There are no definite figures on the number of Filipinos with mental health problems, especially since stigma and discrimination are forcing some to stay silent. As a result, many do not seek help, while others refuse to provide help.

The country only has two mental hospitals, and most mental health facilities are concentrated in the National Capital Region and other major urban cities. Some provinces, the PPA stressed, do not even have any psychiatrists. 

During Typhoon Yolanda (Haiyan), Lopez recalled, there were two men with mental illness who were chained, caged, and left in the rain as their relatives fled.

“They spent years in kulungan ng baboy (pig pen) only because there was no help available,” Lopez shared during the forum. “Even the barangay (village) officials felt there was a need to put these two men behind a cage for the safety of the community.”

There is a need to educate healthcare workers and government officials too when it comes to mental health, advocates said. After all, health is a right, not an entitlement.

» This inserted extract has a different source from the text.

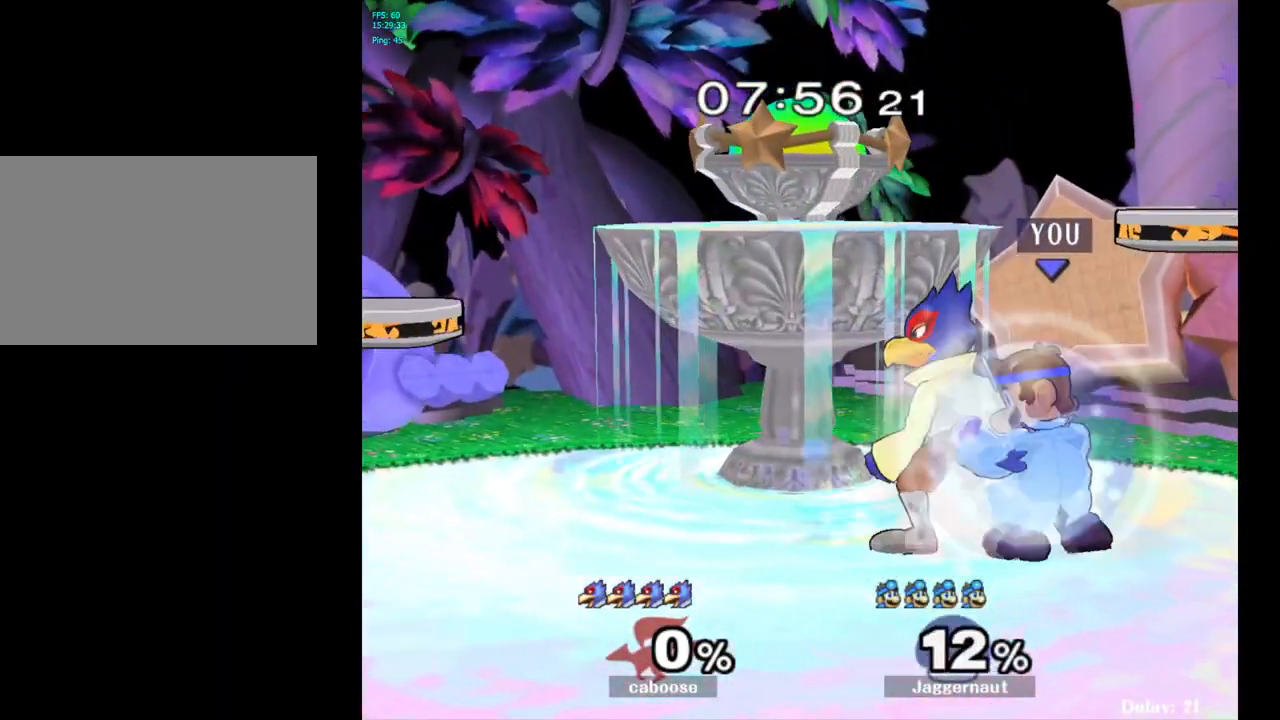
{"buttons": [], "left_stick": "center", "right_stick": "center", "events": [[33, "left_stick", "left"], [250, "left_stick", "center"], [400, "R1", "up"]]}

“We are very medieval not only in our prisons but also our health facilities for the mentally ill,” Lopez argued.

She also stressed the need for a rights-based approach to mental health. 

“Respect rights of patients even as we try to attend to his needs. No excuse for violating his rights even if we think it’s for his own good,” Lopez said.

A human rights-based law dissolves unjust power relations, inequality, and discriminatory practices.